Não ter o nome da mãe em seus documentos foi o motivo para que a ambulante Glaucia Roberta da Silva Santos, de 44 anos, fosse impedida de fazer a inscrição pelo aplicativo do governo federal para receber o auxílio de R$ 600 da renda básica emergencial. Enfrentando um câncer e sem trabalhar há quase um mês no centro do Rio de Janeiro, devido à pandemia da covid-19, ela detalhou as dificuldades que tem passado em entrevista ao Brasil de Fato.
“Nos meus documentos não consta o nome da minha mãe, sem essa informação a inscrição não vai para a próxima tela. Fui na Caixa, enfrentei uma fila quilométrica e eles disseram que não estão fazendo atendimento para isso. Liguei para o 111, informei que não tenho o cadastro único e a ligação caiu. Não ter mãe não é critério para o governo não pagar os R$ 600. Tem muita gente que não vai receber por causa disso”, relatou Glaucia.
::Ainda sem auxílio emergencial, mulheres desempregadas lutam contra a fome::
Moradora de Parada de Lucas, na zona norte do Rio, Glaucia vive com a filha, que também trabalha como ambulante e está sem conseguir pagar a faculdade por falta de dinheiro. Ela contou que como todos os ambulantes, leva para casa à noite o dinheiro que consegue durante o dia. “A gente não tem economia, dinheiro guardado. Agora, estou sobrevivendo com cesta básica”, contou.

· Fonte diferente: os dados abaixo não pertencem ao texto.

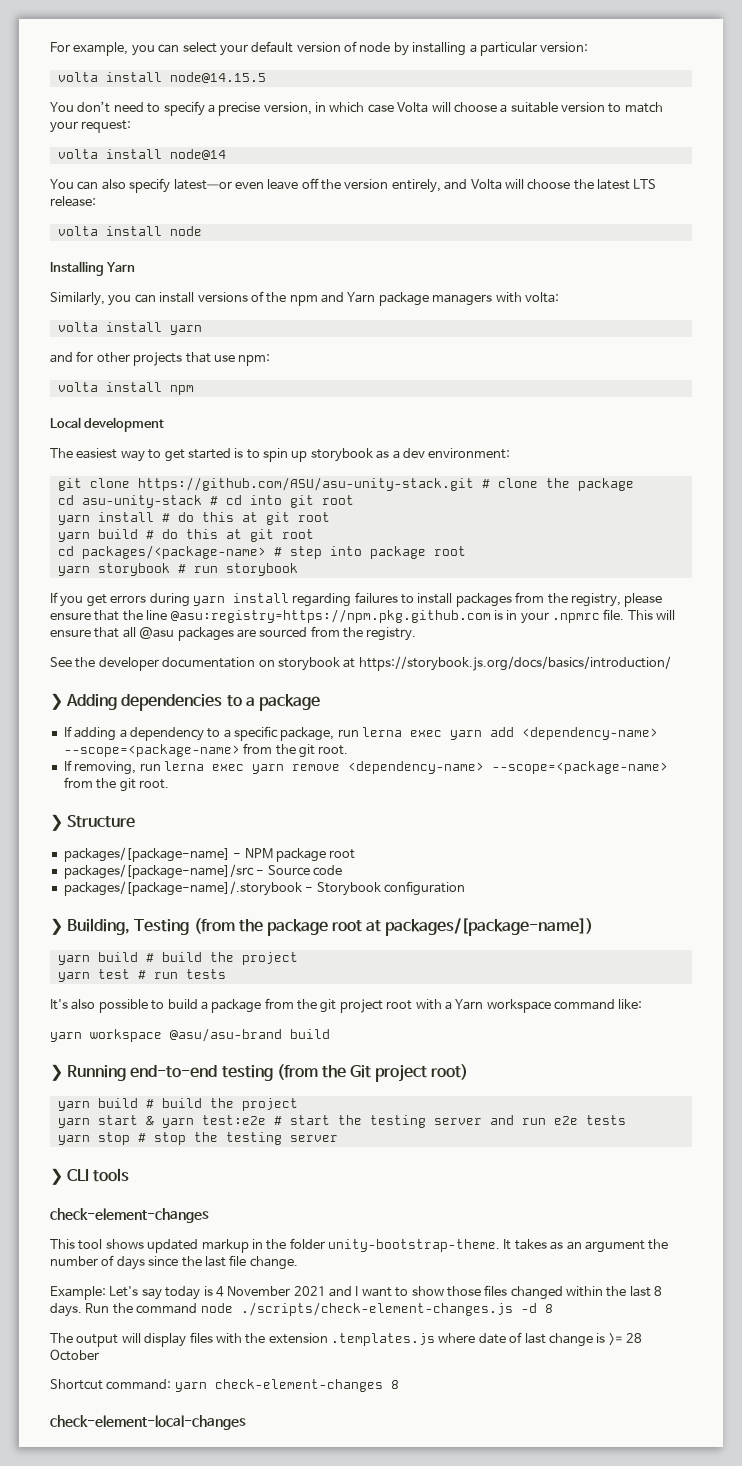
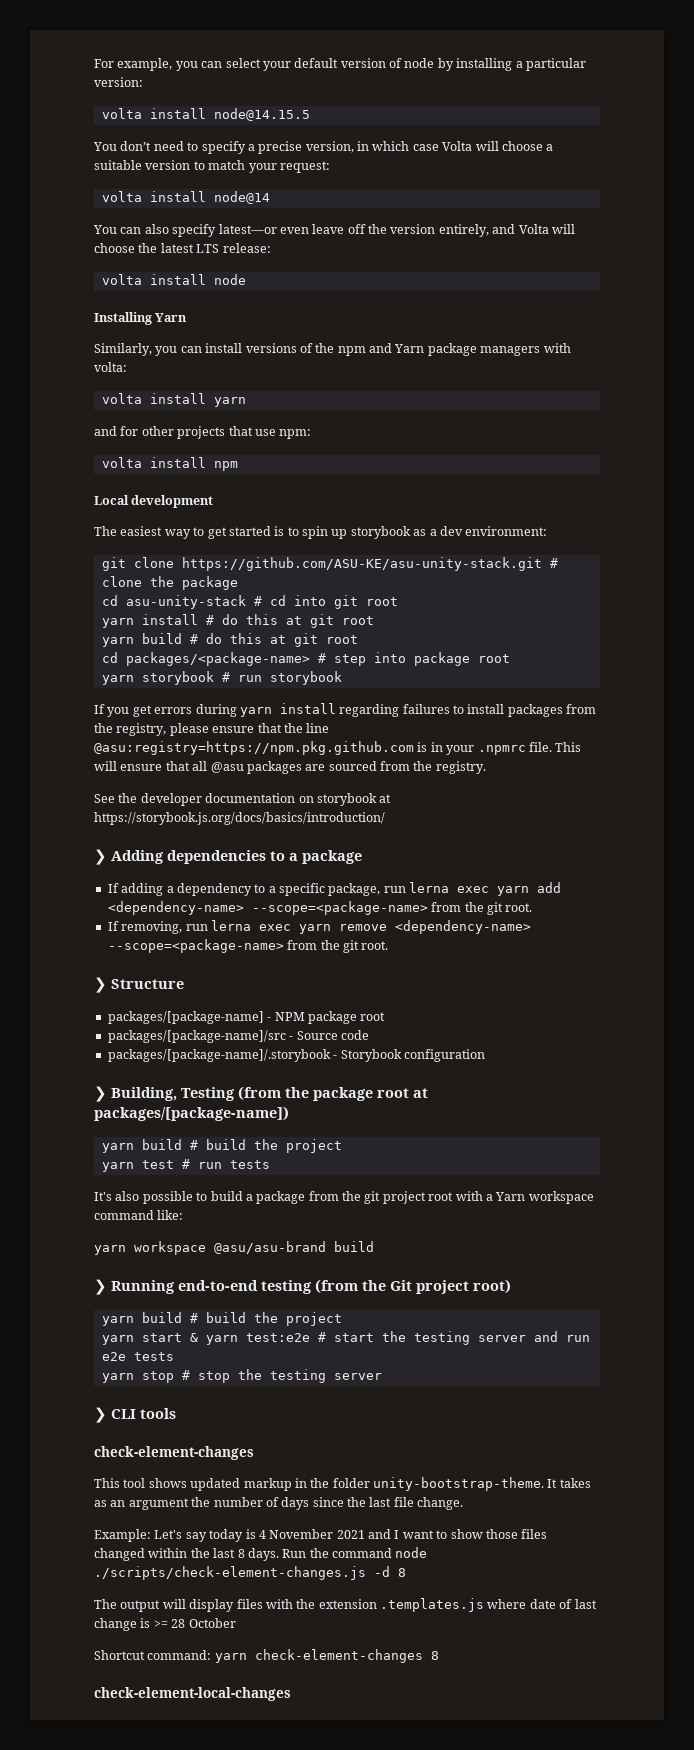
[137,477,474,491] https://github.com/ASU/asu-unity-stack.git -> [181,557,542,571] https://github.com/ASU-KE/asu-unity-stack.git

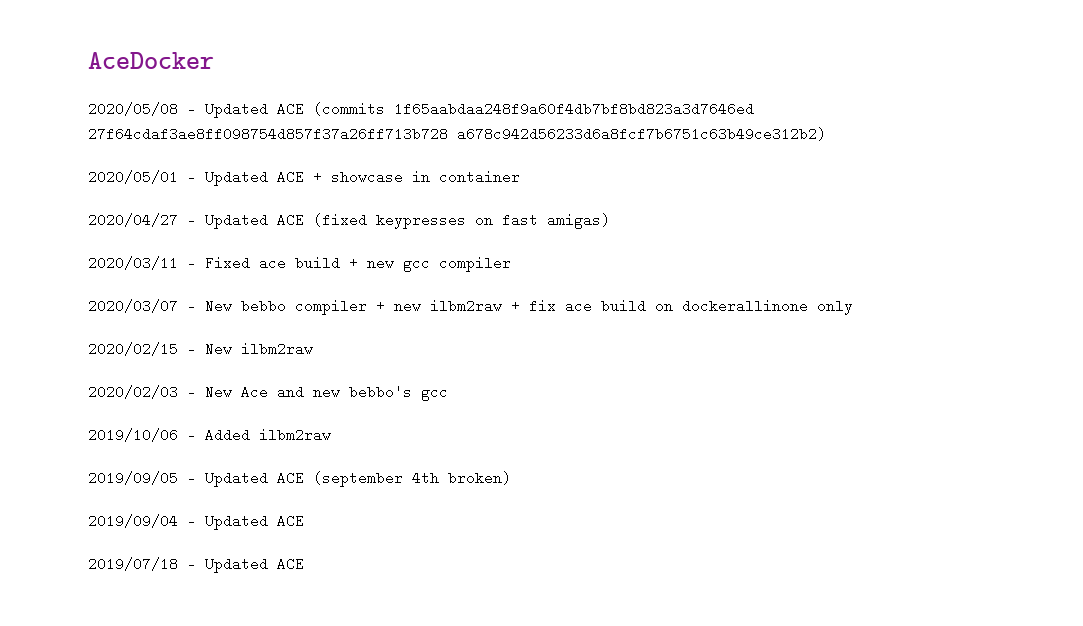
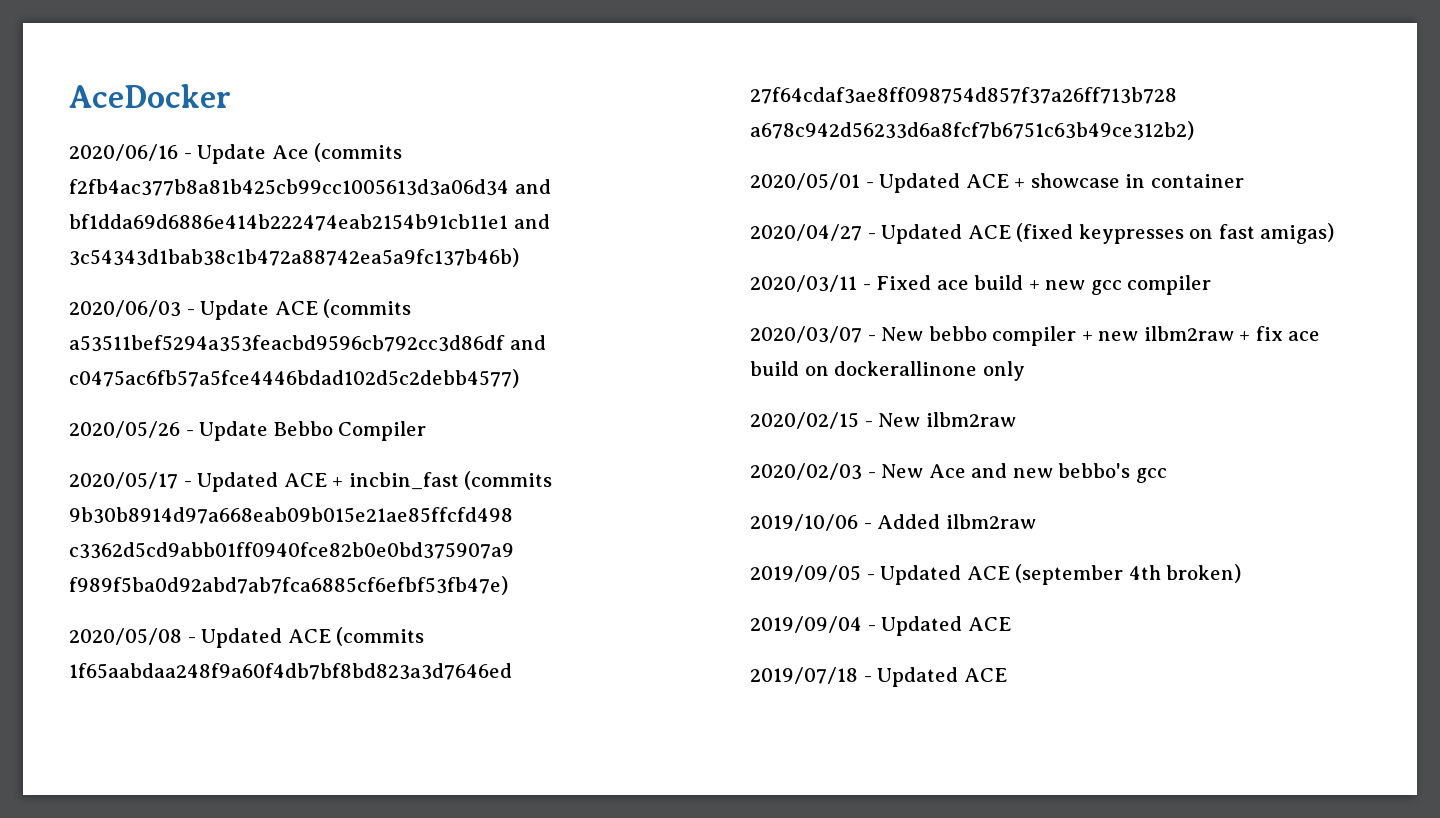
(214, 60) none -> [69,143,403,164] [69,179,551,196] [69,214,550,231] [69,248,519,267] [69,299,412,320] [69,335,546,352] [69,369,519,388] [69,421,427,441] [69,471,553,492] [69,507,513,524] [69,542,514,559] [69,576,508,595] // 2020/06/16 - Update Ace (commits f2fb4ac377b8a81b425cb99cc1005613d3a06d34 and bf1dda69d6886e414b222474eab2154b91cb11e1 and 3c54343d1bab38c1b472a88742ea5a9fc137b46b) // 2020/06/03 - Update ACE (commits a53511bef5294a353feacbd9596cb792cc3d86df and c0475ac6fb57a5fce4446bdad102d5c2debb4577) // 2020/05/26 - Update Bebbo Compiler // 2020/05/17 - Updated ACE + incbin_fast (commits 9b30b8914d97a668eab09b015e21ae85ffcfd498 c3362d5cd9abb01ff0940fce82b0e0bd375907a9 f989f5ba0d92abd7ab7fca6885cf6efbf53fb47e)

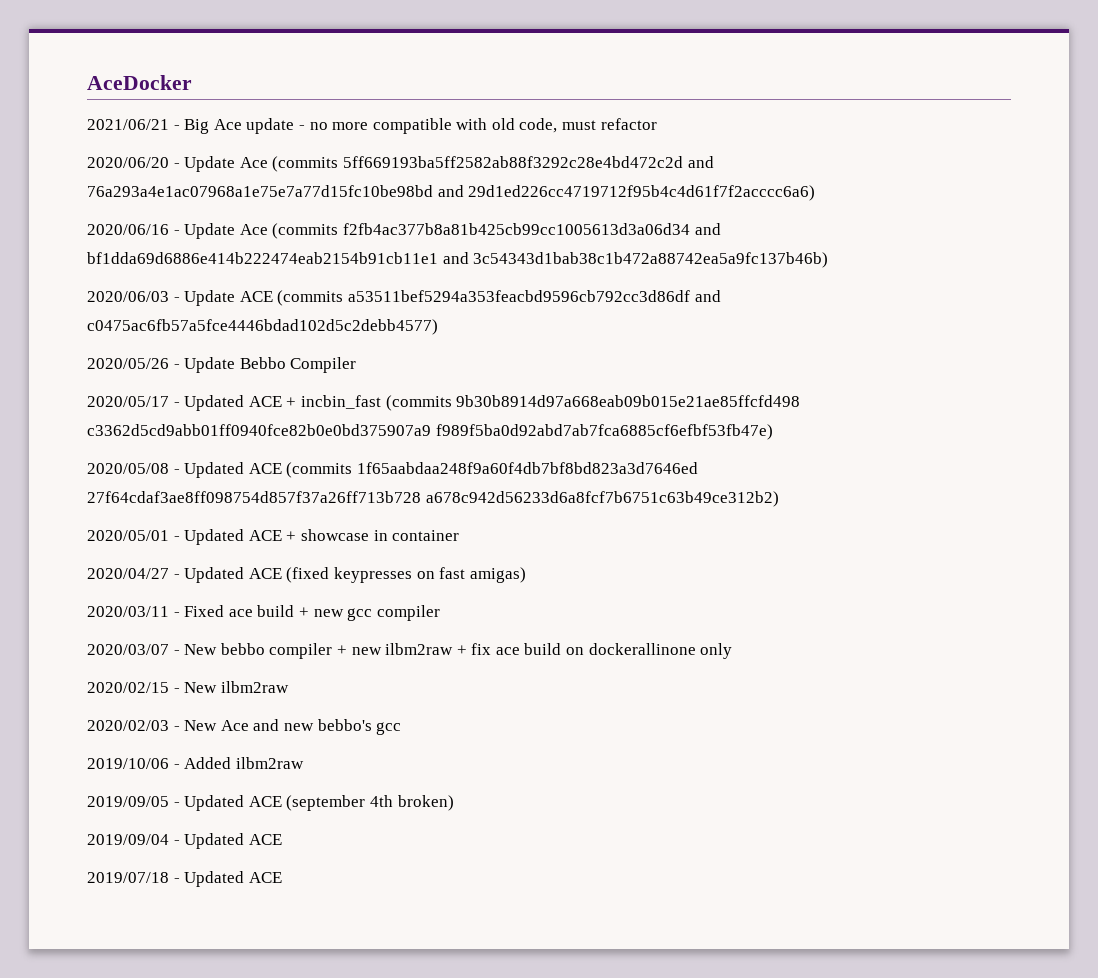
(231, 96) none -> [87,118,657,134] [87,156,714,172] [87,185,816,201] // 2021/06/21 - Big Ace update - no more compatible with old code, must refactor // 2020/06/20 - Update Ace (commits 5ff669193ba5ff2582ab88f3292c28e4bd472c2d and 76a293a4e1ac07968a1e75e7a77d15fc10be98bd and 29d1ed226cc4719712f95b4c4d61f7f2acccc6a6)

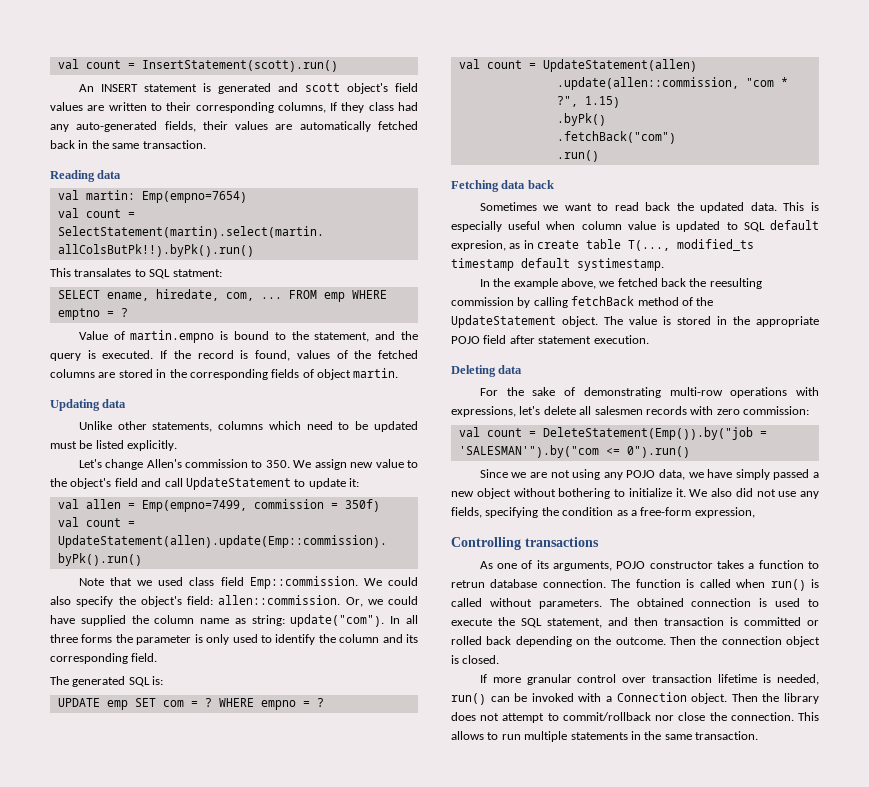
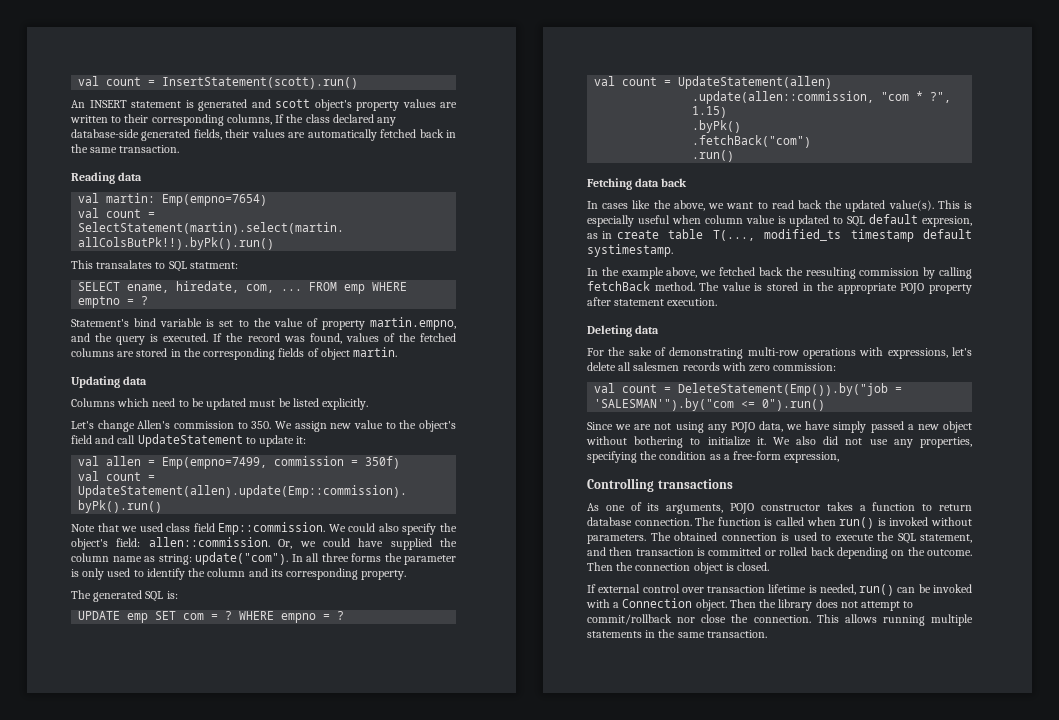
[395,83,418,92] field -> [356,101,399,111] property
[341,102,419,113] [50,121,158,132] they class had any auto-generated -> [286,114,397,126] [71,129,191,141] the class declared any database-side generated
[78,330,370,343] Value of martin.empno is bound to the statement, -> [71,317,456,330] Statement's bind variable is set to the value of property martin.empno,
[240,350,249,359] is -> [283,336,305,342] was
[78,421,264,432] Unlike other statements, columns -> [71,398,115,407] Columns
[131,653,158,662] field. -> [361,570,407,580] property.
[479,202,537,211] Sometimes -> [587,200,705,211] In cases like the above,
[750,202,777,211] data. -> [888,200,934,211] value(s).
[637,297,714,306] [451,315,598,328] method of the UpdateStatement object. -> [654,282,695,291] method.
[483,335,507,344] field -> [929,284,972,294] property
[451,507,482,518] fields, -> [920,437,972,448] properties,
[451,580,485,588] retrun -> [939,504,972,511] return
[451,598,482,607] called -> [889,517,929,526] invoked
[492,674,572,685] more granular -> [598,584,641,593] external
[487,732,521,740] to run -> [882,615,925,626] running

À frente do Movimento Unido dos Camelôs (Muca), Maria de Lourdes, conhecida como Maria dos Camelôs, acrescenta que a demora para uma ação emergencial é sinal de que o presidente Jair Bolsonaro (sem partido) não olhou para os trabalhadores informais que estão fora das ruas há quase um mês. Ela também criticou os governos municipais, que historicamente têm situações de embate com a categoria.
“Se a medida é emergencial, por que Bolsonaro demorou tanto para aprovar isso? E aqui no Rio temos o agravante da repressão e desrespeito muito grande da Guarda Municipal. A Prefeitura do Rio não tem diálogo com os camelôs. Esvaziamos as ruas, conforme foi determinado, e a prefeitura prometeu cestas para ambulantes cadastrados. Mas como fica a vida de quem não está cadastrado?”, questionou a representante.
::Renda básica só é possível porque "ainda não privatizaram tudo", diz Tereza Campello::
Mais problemas
Outro impedimento que vem sendo relatado e que gera mais demora no recebimento do auxílio é para pessoas que estão com CPF em situação irregular. Neste caso, é preciso entrar no site da Receita Federal para regularizar o cadastro.
Na última terça-feira (7), a inscrição gerou mais confusão entre os trabalhadores. Um aviso abaixo da inscrição informava que se houvesse saldo negativo ou débito programado nesta conta, o lançamento do auxílio pode ser utilizado para quitação”. O governo, porém, prometeu que isso não vai acontecer.
Quem fica de fora
Uma nota técnica elaborada pelo Departamento Intersindical de Estatística e Estudos Sócioeconômicos (Dieese) elogiou a iniciativa do Congresso Nacional, mas apontou algumas lacunas. Uma delas é que a renda não chega a trabalhadores e trabalhadoras assalariados do setor privado que estão sujeitos ao desemprego pelos mesmos motivos que afetam os informais.
“As medidas sanitárias, a paralisação de várias atividades e a queda na demanda farão aumentar o desemprego. A legislação atual não está adequada para responder à suspensão de atividades, à redução no grau de utilização da força de trabalho e também ao prolongamento da condição de desemprego por parte dos trabalhadores que estão desempregados atualmente ou da possível dispensa de um novo contingente de pessoas nas próximas semanas e meses”, diz trecho da nota do Dieese.
O Dieese afirma, no documento, que o prazo de três meses para recebimento do auxílio está aquém da realidade se forem confirmadas as projeções de queda nos níveis de atividade e de emprego que estão começando a ser divulgadas. A instituição ainda chama a atenção para o limite de renda, que exclui outros trabalhadores por conta própria, que também foram privados do próprio sustento de forma abrupta e não contam com poupança para os próximos meses.